Source used for this recording: TrentC 89, fols. 342v-349r (c.1460-63).

Clemens et benigna
Firminus Caron:
Kyrie   Gloria   Credo   Sanctus   Agnus Dei
Edition:  James Thomson, ed., Les oeuvres complètes de Philippe (?) Caron, 2 vols. (Brooklyn, N.Y.: The Institute of Mediaeval Music, 1976), 1: 41-66.
Source used for this recording: TrentC 89, fols. 378v-388r (c.1460-63).
Alternative recording of this Mass on the Caron Website.

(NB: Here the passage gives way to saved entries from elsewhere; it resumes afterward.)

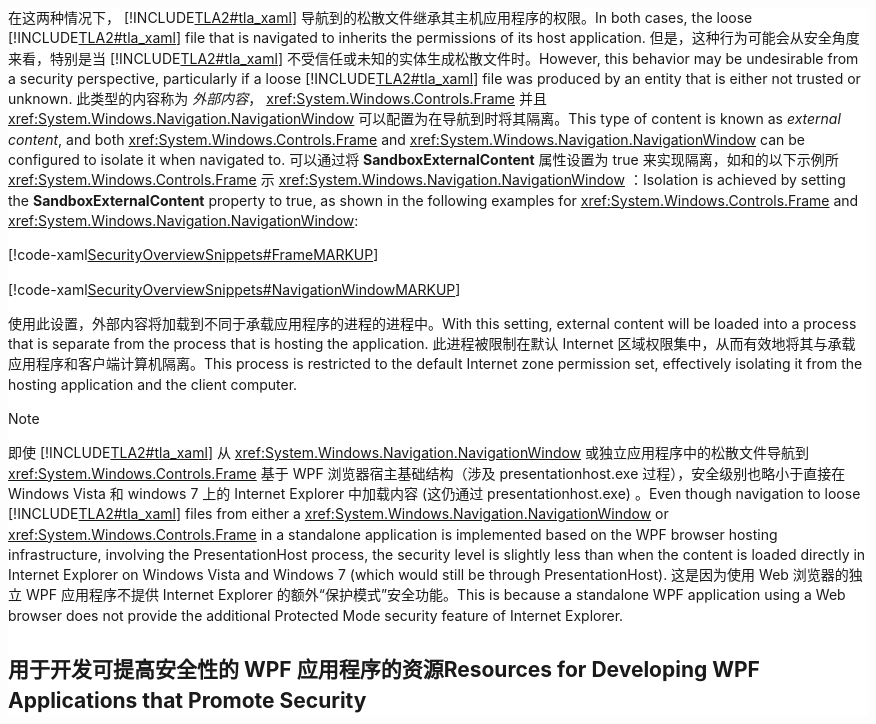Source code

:  <span data-ttu-id="b90db-300">在这两种情况下， [!INCLUDE[TLA2#tla_xaml](../../includes/tla2sharptla-xaml-md.md)] 导航到的松散文件继承其主机应用程序的权限。</span><span class="sxs-lookup"><span data-stu-id="b90db-300">In both cases, the loose [!INCLUDE[TLA2#tla_xaml](../../includes/tla2sharptla-xaml-md.md)] file that is navigated to inherits the permissions of its host application.</span></span> <span data-ttu-id="b90db-301">但是，这种行为可能会从安全角度来看，特别是当 [!INCLUDE[TLA2#tla_xaml](../../includes/tla2sharptla-xaml-md.md)] 不受信任或未知的实体生成松散文件时。</span><span class="sxs-lookup"><span data-stu-id="b90db-301">However, this behavior may be undesirable from a security perspective, particularly if a loose [!INCLUDE[TLA2#tla_xaml](../../includes/tla2sharptla-xaml-md.md)] file was produced by an entity that is either not trusted or unknown.</span></span> <span data-ttu-id="b90db-302">此类型的内容称为 *外部内容*， <xref:System.Windows.Controls.Frame> 并且 <xref:System.Windows.Navigation.NavigationWindow> 可以配置为在导航到时将其隔离。</span><span class="sxs-lookup"><span data-stu-id="b90db-302">This type of content is known as *external content*, and both <xref:System.Windows.Controls.Frame> and <xref:System.Windows.Navigation.NavigationWindow> can be configured to isolate it when navigated to.</span></span> <span data-ttu-id="b90db-303">可以通过将 **SandboxExternalContent** 属性设置为 true 来实现隔离，如和的以下示例所 <xref:System.Windows.Controls.Frame> 示 <xref:System.Windows.Navigation.NavigationWindow> ：</span><span class="sxs-lookup"><span data-stu-id="b90db-303">Isolation is achieved by setting the **SandboxExternalContent** property to true, as shown in the following examples for <xref:System.Windows.Controls.Frame> and <xref:System.Windows.Navigation.NavigationWindow>:</span></span>  
  
 [!code-xaml[SecurityOverviewSnippets#FrameMARKUP](~/samples/snippets/csharp/VS_Snippets_Wpf/SecurityOverviewSnippets/CS/Window2.xaml#framemarkup)]  
  
 [!code-xaml[SecurityOverviewSnippets#NavigationWindowMARKUP](~/samples/snippets/csharp/VS_Snippets_Wpf/SecurityOverviewSnippets/CS/Window1.xaml#navigationwindowmarkup)]  
  
 <span data-ttu-id="b90db-304">使用此设置，外部内容将加载到不同于承载应用程序的进程的进程中。</span><span class="sxs-lookup"><span data-stu-id="b90db-304">With this setting, external content will be loaded into a process that is separate from the process that is hosting the application.</span></span> <span data-ttu-id="b90db-305">此进程被限制在默认 Internet 区域权限集中，从而有效地将其与承载应用程序和客户端计算机隔离。</span><span class="sxs-lookup"><span data-stu-id="b90db-305">This process is restricted to the default Internet zone permission set, effectively isolating it from the hosting application and the client computer.</span></span>  
  
> [!NOTE]
> <span data-ttu-id="b90db-306">即使 [!INCLUDE[TLA2#tla_xaml](../../includes/tla2sharptla-xaml-md.md)] 从 <xref:System.Windows.Navigation.NavigationWindow> 或独立应用程序中的松散文件导航到 <xref:System.Windows.Controls.Frame> 基于 WPF 浏览器宿主基础结构（涉及 presentationhost.exe 过程），安全级别也略小于直接在 Windows Vista 和 windows 7 上的 Internet Explorer 中加载内容 (这仍通过 presentationhost.exe) 。</span><span class="sxs-lookup"><span data-stu-id="b90db-306">Even though navigation to loose [!INCLUDE[TLA2#tla_xaml](../../includes/tla2sharptla-xaml-md.md)] files from either a <xref:System.Windows.Navigation.NavigationWindow> or <xref:System.Windows.Controls.Frame> in a standalone application is implemented based on the WPF browser hosting infrastructure, involving the PresentationHost process, the security level is slightly less than when the content is loaded directly in Internet Explorer on Windows Vista and Windows 7 (which would still be through PresentationHost).</span></span> <span data-ttu-id="b90db-307">这是因为使用 Web 浏览器的独立 WPF 应用程序不提供 Internet Explorer 的额外“保护模式”安全功能。</span><span class="sxs-lookup"><span data-stu-id="b90db-307">This is because a standalone WPF application using a Web browser does not provide the additional Protected Mode security feature of Internet Explorer.</span></span>  
  
<a name="BestPractices"></a>

## <a name="resources-for-developing-wpf-applications-that-promote-security"></a><span data-ttu-id="b90db-308">用于开发可提高安全性的 WPF 应用程序的资源</span><span class="sxs-lookup"><span data-stu-id="b90db-308">Resources for Developing WPF Applications that Promote Security</span></span>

Coda de pavon see: Pfauenschwanz


Comment peult avoir joye
Heinrich Isaac:
Kyrie   Gloria   Credo   Sanctus   Agnus Dei
Edition:  Heinrich Isaac, Opera omnia, ed. Edward R. Lerner, 8 vols. to date, Corpus mensurabilis musicae, 65 ([s.l.:] American Institute of Musicology, 1974- ), 6: 78-104.

Crucis
Johannes Regis (lost):
Copied at Cambrai Cathedral in 1464; Jules Houdoy, Histoire artistique de la cathédrale de Cambrai, ancienne église métropolitaine Notre-Dame (Lille: Danel, 1880), 195.

Crux fidelis
Anonymous:
Kyrie   Gloria   Credo   Sanctus   Agnus Dei
Source: VienNB 11883, fols. 30r-41r.
The Tenor is underlaid with the antiphon text in the Kyrie, suggesting a Northern French or Netherlands composer. Perhaps this setting originated in the context of Holy Cross veneration at Bruges. Generally, however, and especially towards the ends of sections, the Tenor is treated with extreme flexibility, and fully partakes in the richly imitative counterpoint, as does the Bass. The style is characterized by a high tolerance for the dissonant frictions that result from voice-parts pursuing their own linear logic. This is not a sign of incompetence (as it would have been in mid-fifteenth-century music), but is typical of Northern Mass polyphony written after the 1490s. The extensive use of tempus perfectum seems to rule out a date much beyond the early years of the sixteenth century. The Mass is breathtaking, and unquestionably the work of a supremely gifted and accomplished composer. The front page of the gathering in VienNB 11883 carries, underneath the title of the Mass, an inscription that may spell the composer’s name (Augustinus?).

Cueur languereulx
Anonymous:
Kyrie   Gloria   Credo   Sanctus   Agnus Dei
Source: MontsM 766, fols. 135v-154r.
I am most grateful to Zoe Saunders for allowing me to use her transcription of this Mass.